Portée du règlement départemental d’aide sociale

Publié le 05/08/2019

Le règlement départemental d’aide sociale ne peut modifier les conditions ou le montant des prestations régies par la loi que dans un sens plus favorable à l’allocataire.

CE, 29 mai 2019, no 417406, ECLI:FR:CECHR:2019:417406.20190529

CE, 29 mai 2019, no 417467, ECLI:FR:CECHR:2019:417467.20190529

L’article L. 121-3 du Code de l’action sociale et des familles (CASF) dispose que « dans les conditions définies par la législation et la réglementation sociales, le conseil départemental adopte un règlement départemental d’aide sociale définissant les règles selon lesquelles sont accordées les prestations d’aide sociale relevant du département ». Ce règlement, s’il peut définir librement les conditions d’ouverture et le montant des prestations spécifiques qu’il a créés, il a également la possibilité de modifier les conditions et le montant des prestations légales si ces modifications vont dans un sens plus favorable aux allocataires1. C’est ainsi que constituent des améliorations l’extension de la prestation légale d’aide sociale de services ménagers aux personnes handicapées dont les ressources sont supérieures au plafond prévu par les textes2 ou, encore, la majoration des sommes minimum laissées à la disposition des personnes handicapées placées en établissement3. En revanche, n’est pas constitutive d’une mesure plus favorable la prescription du règlement départemental limitant aux seuls « frais spécifiques » et « indemnités de sujétions particulières » la prise en charge par l’allocation personnalisée d’autonomie des dépenses liées à la dépendance instituant, ainsi, un régime moins favorable que celui prévu par l’article R. 232-8 du Code de l’action sociale et des familles4. En ce qui a trait au financement des améliorations apportées aux montants ou aux conditions des prestations légales, c’est au département de l’assurer5. Par ailleurs, elles profitent à l’ensemble des bénéficiaires qui résident dans le département et cela qu’ils y aient ou pas leur domicile de secours afin d’éviter une discrimination entre eux6. La question qui se pose en présence d’un règlement départemental d’aide social est de déterminer si ses stipulations concernent une prestation régie par la loi et, dans l’affirmative, si ces stipulations sont plus favorables que les dispositions légales en la matière. C’est à cette question qu’ont trait deux décisions du Conseil d’État du 29 mai 20197.
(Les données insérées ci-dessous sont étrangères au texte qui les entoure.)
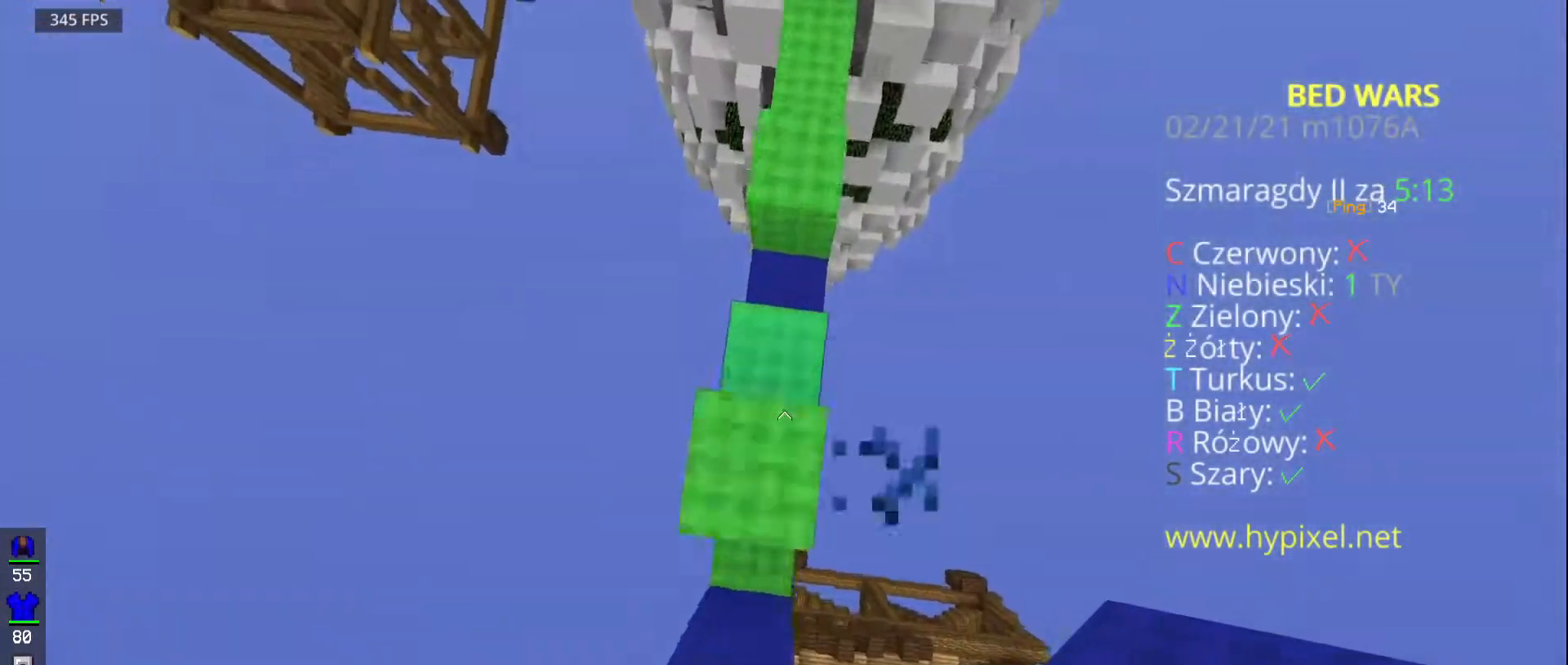
{"keys": ["space", "w"], "mouse": [], "events": [[50, "mouse_right", "up"], [350, "space", "down"]]}
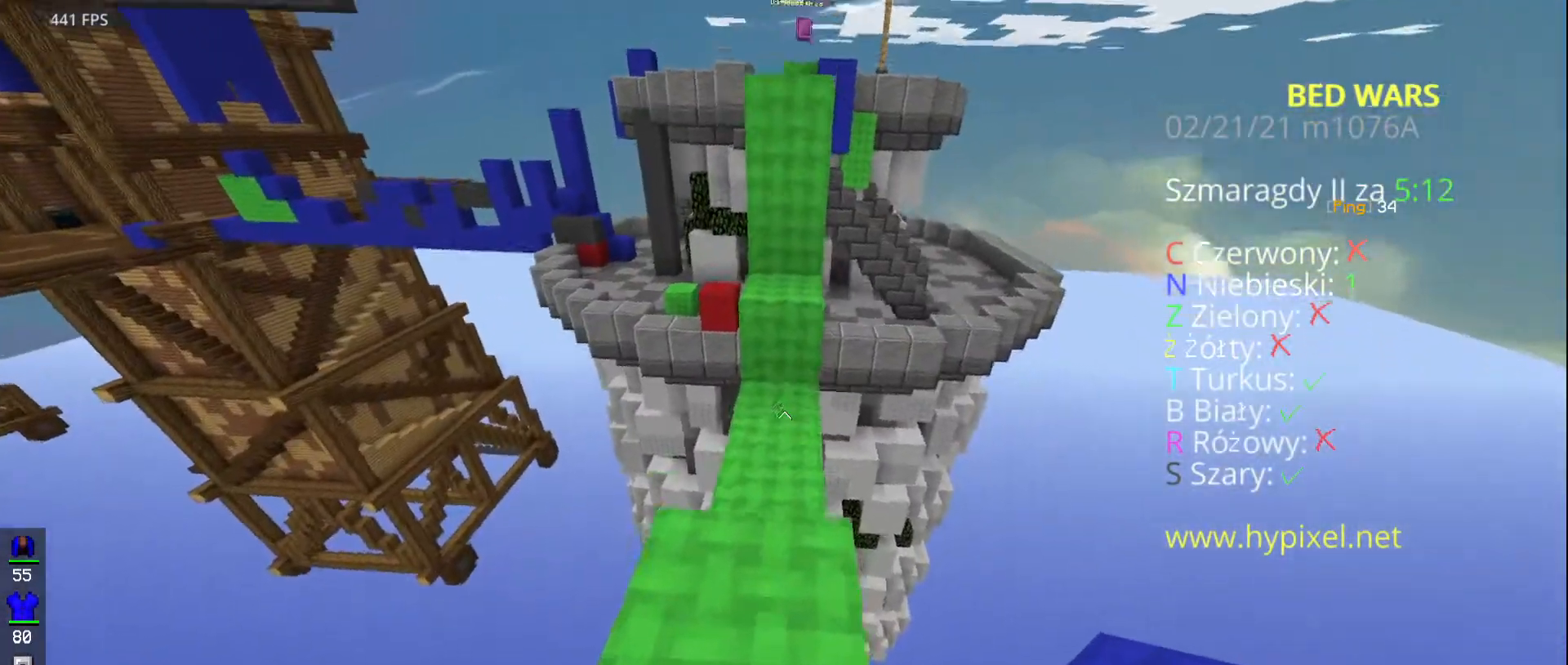
{"keys": ["space", "w"], "mouse": []}
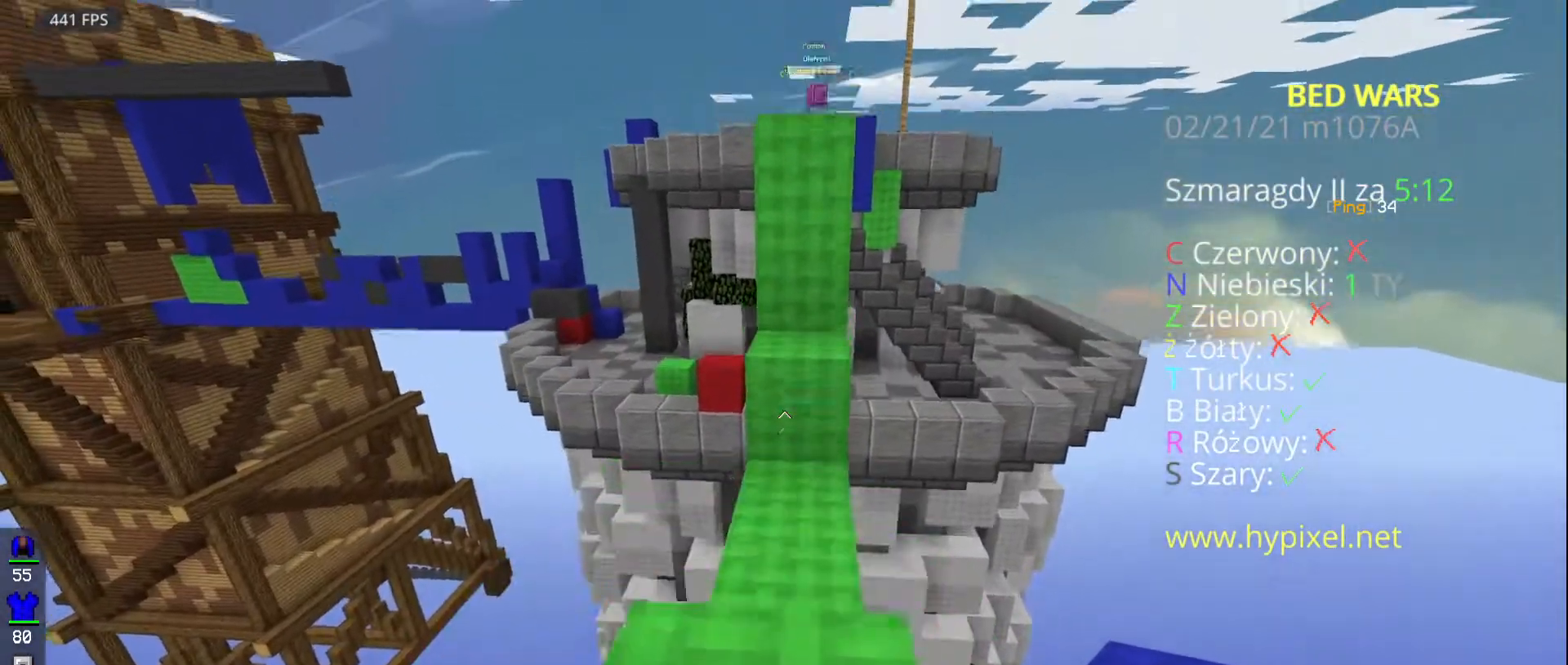
{"keys": ["w"], "mouse": ["right"], "events": [[167, "space", "up"], [283, "mouse_right", "down"]]}
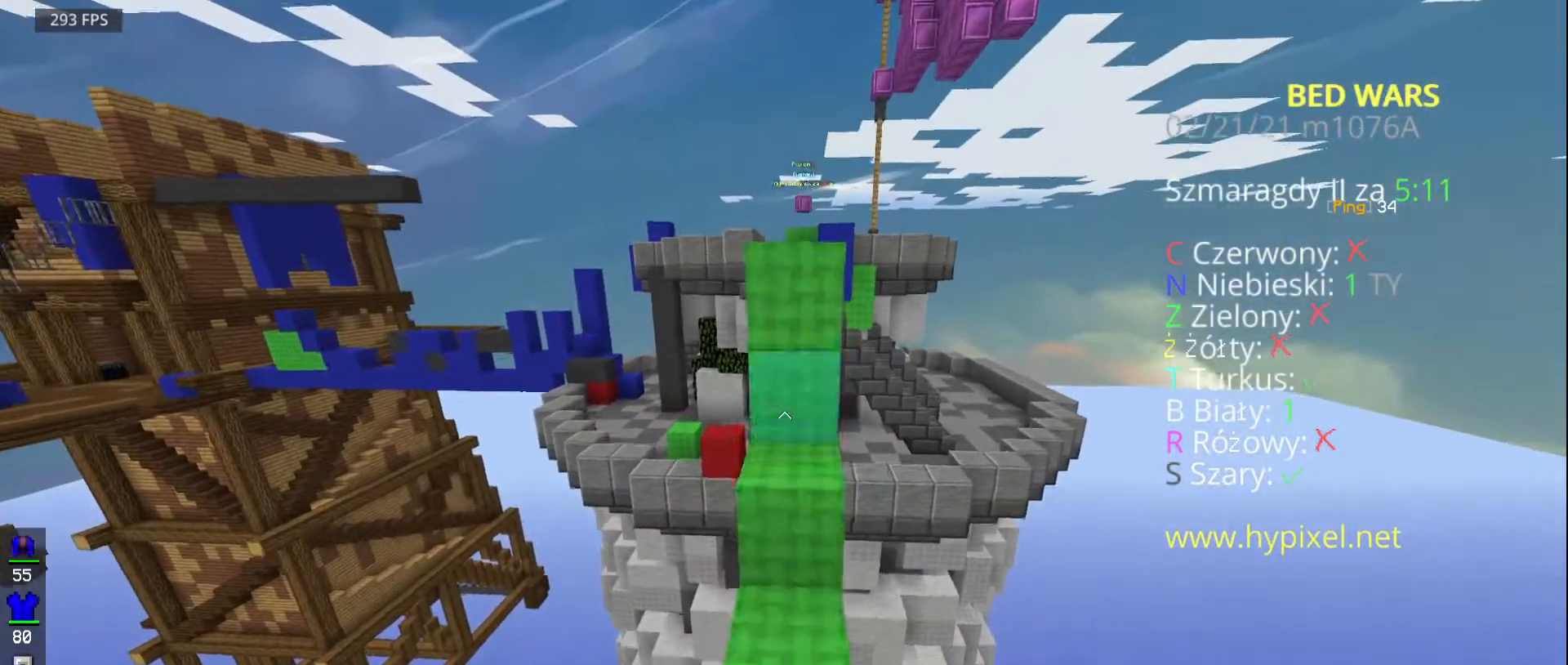
{"keys": ["s"], "mouse": ["right"], "events": [[50, "w", "up"], [133, "mouse_right", "up"], [267, "s", "down"], [367, "mouse_right", "down"]]}
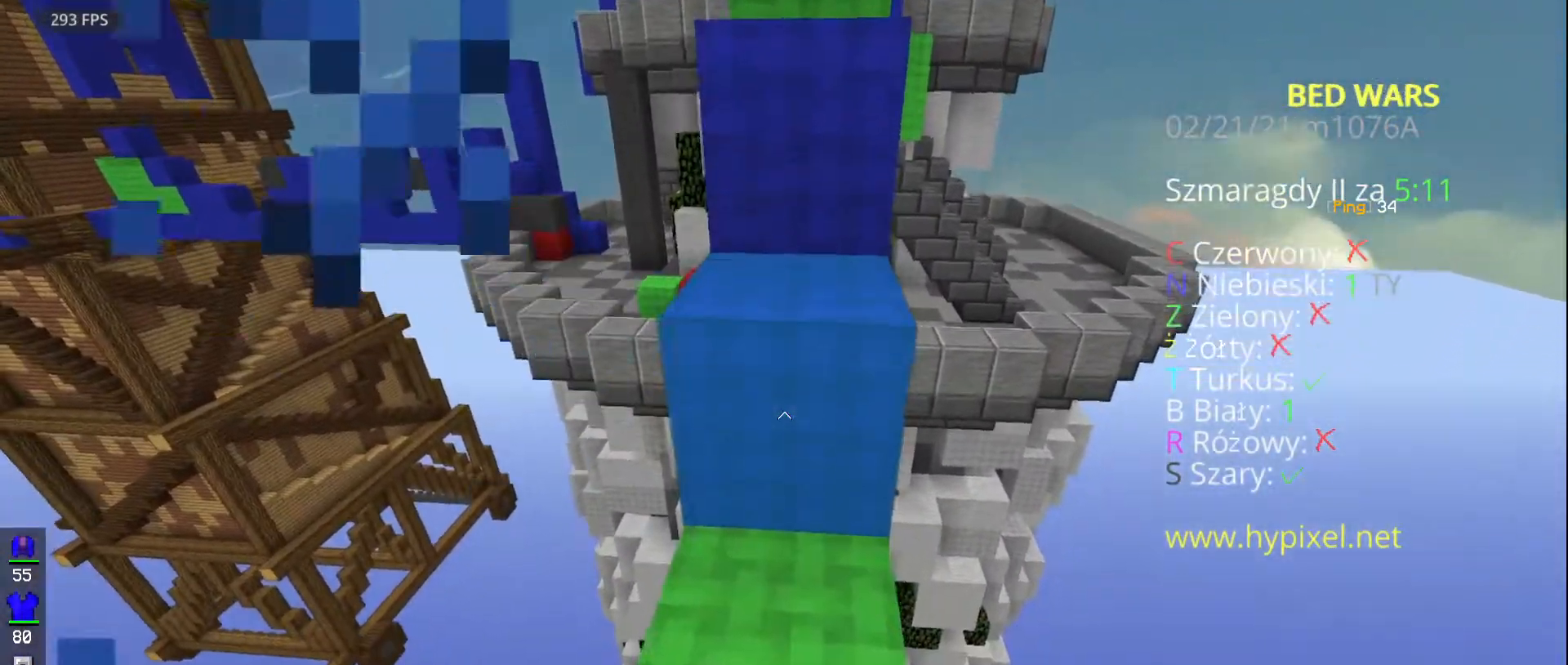
{"keys": ["space", "w"], "mouse": [], "events": [[33, "mouse_right", "up"], [117, "s", "up"], [133, "w", "down"], [250, "space", "down"]]}
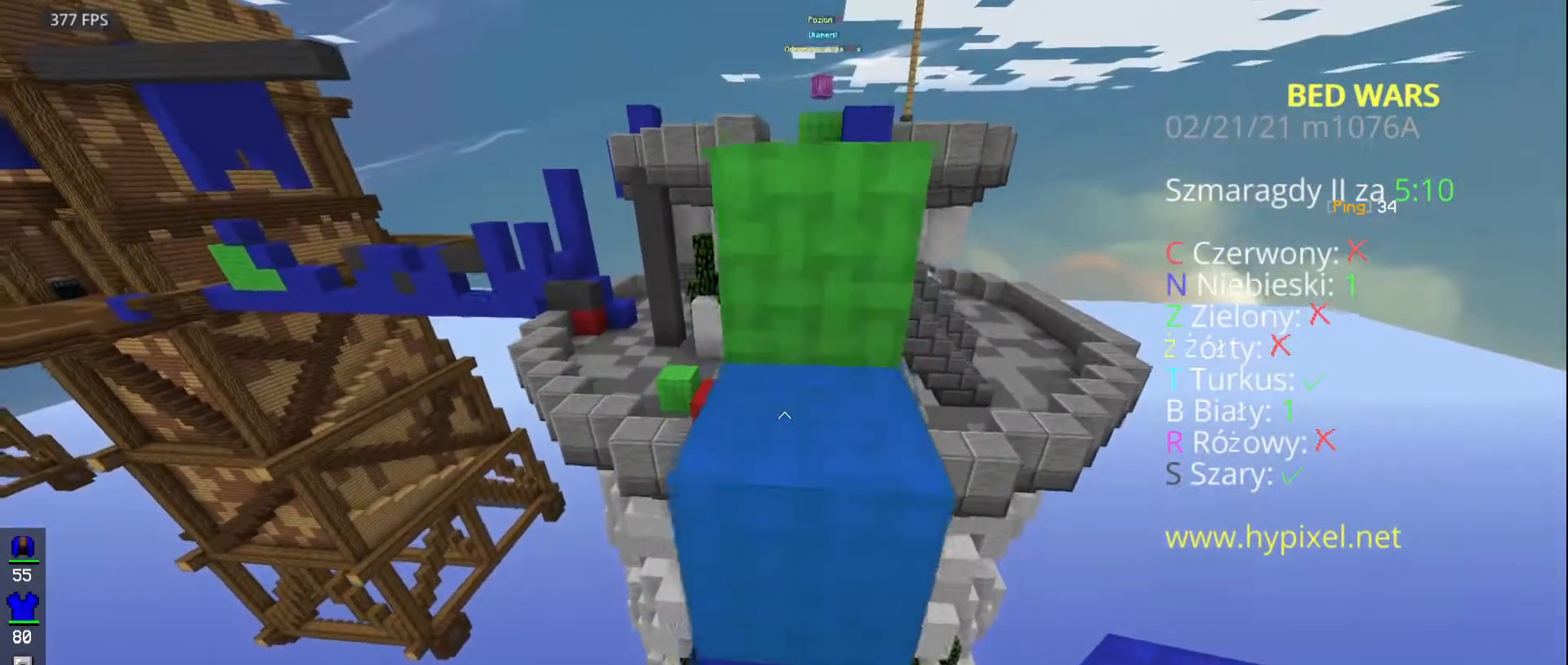
{"keys": ["space", "w"], "mouse": ["left"], "events": [[300, "mouse_left", "down"]]}
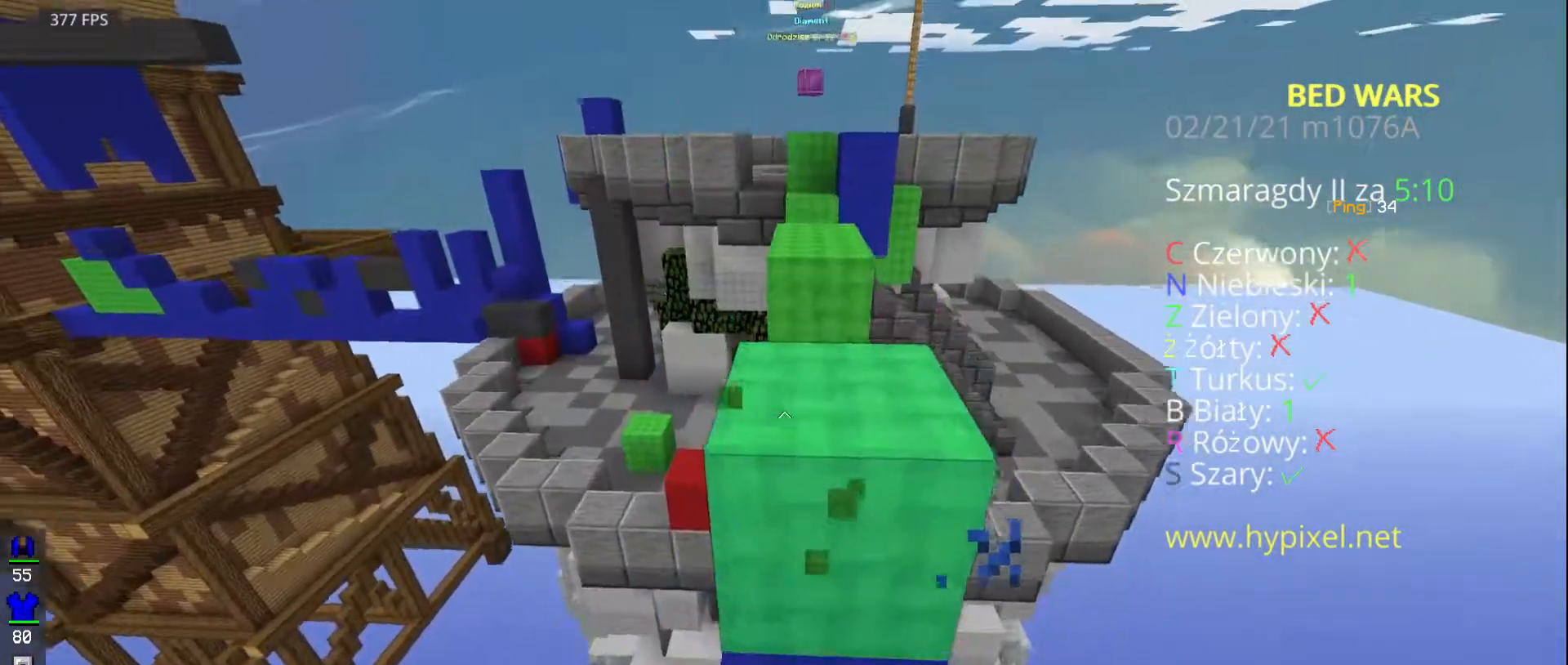
{"keys": ["d", "w"], "mouse": ["left"], "events": [[367, "d", "down"], [483, "space", "up"]]}
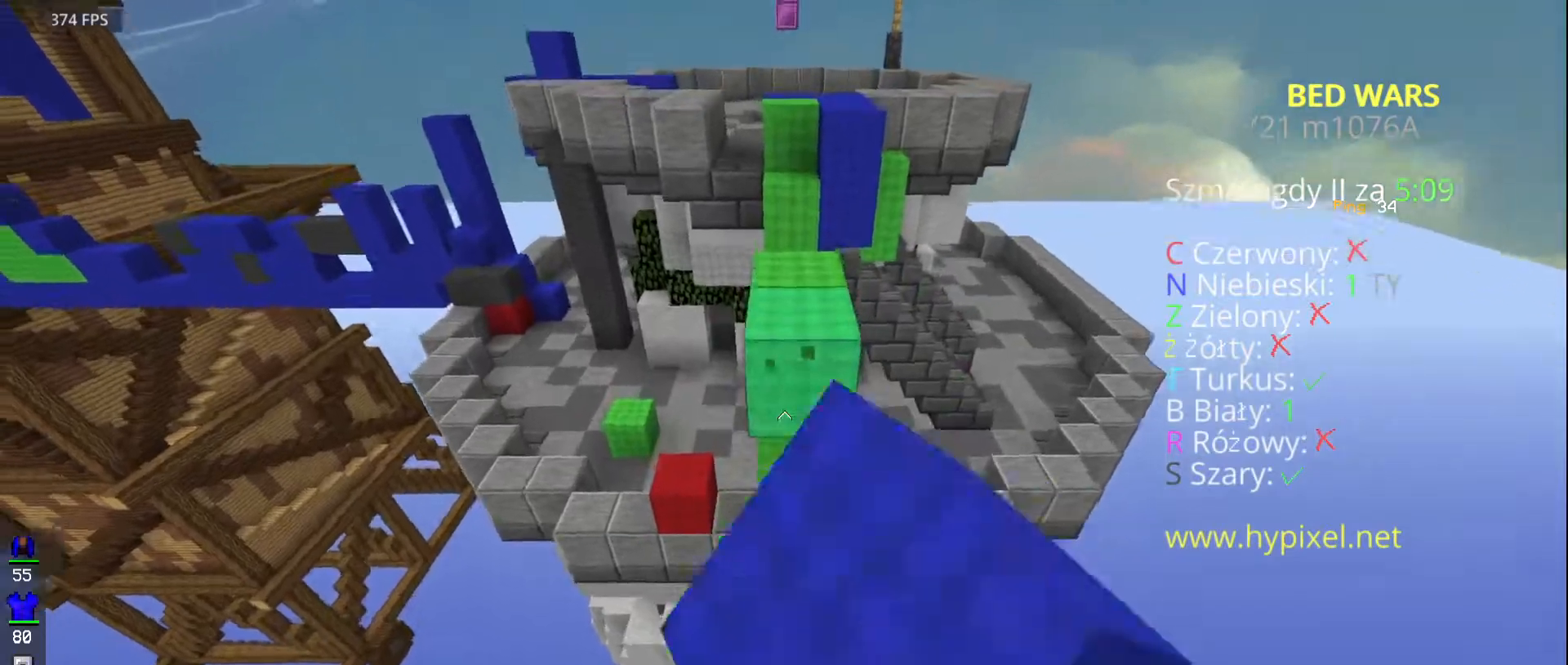
{"keys": ["space", "w"], "mouse": ["left"], "events": [[50, "space", "down"], [67, "d", "up"]]}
Dans la première espèce (n° 417406), un jeune ressortissant pakistanais, bénéficiaire du service de l’aide sociale à l’enfance (ASE) pendant les quelques mois précédant l’arrivée de sa majorité, conteste une décision du président du conseil départemental lui refusant une poursuite de sa prise en charge par ce service dans le cadre du dispositif « contrat jeune majeur ». Ce refus est fondé sur une disposition du règlement départemental suivant laquelle la mise en œuvre de ce dispositif nécessite que le requérant ait bénéficié d’une prise en charge par l’ASE pendant un an au moins pendant sa minorité. Cependant, l’attribution de la prestation demandée est soumise par la loi à une évaluation de la situation du demandeur8. Dans ces conditions, si le règlement départemental peut parfaitement prévoir un critère de cette évaluation, cela n’autorise pas pour autant le président du conseil départemental à refuser l’attribution de la prestation sur la base de ce seul critère sans procéder à l’évaluation de la situation du requérant.

Dans la seconde espèce (n° 417467) il s’agissait d’un couple qui demandait à bénéficier de l’allocation mensuelle de subsistance familiale telle qu’elle résulte des articles L. 122-1 à L. 122-3 du Code de l’action sociale et des familles. Pour rejeter cette demande, le président du conseil départemental se fonde sur une disposition du règlement départemental qui limite cette prestation à trois versements dans l’année. Une telle limitation aux droits des allocataires n’est pas conforme à la législation qui soumet son attribution à une évaluation de la situation des requérants. Dans ces conditions, les juges du tribunal administratif n’ont pas commis d’erreur de droit en considérant que le président du conseil départemental était non fondé à refuser l’attribution de l’aide demandée.

Il résulte de ces deux décisions du Conseil d’État que la règle de la disposition du règlement départemental plus favorable posée par l’article L. 121-4 du Code de l’action sociale et des familles peut poser de sérieuses difficultés de mise en œuvre.

Notes de bas de pages

  • 1.
    CASF, art. L. 121-4, al. 1.
  • 2.
    CE, 12 nov. 2014, n° 361194.
  • 3.
    CE, 26 févr. 2010, n° 321638.
  • 4.
    CE, 28 nov. 2014, n° 365788.
  • 5.
    CASF, art. L. 121-4.
  • 6.
    CE, 6 avr. 2016, n° 394240 : Dalloz actualité, 18 avr. 2016, obs. Poupeau D.
  • 7.
    CE, 29 mai 2019, nos 417406 et 417467 : Dalloz actualité, 11 juin 2019, obs. de Montecler M-C.
  • 8.
    CASF, art. 223-1.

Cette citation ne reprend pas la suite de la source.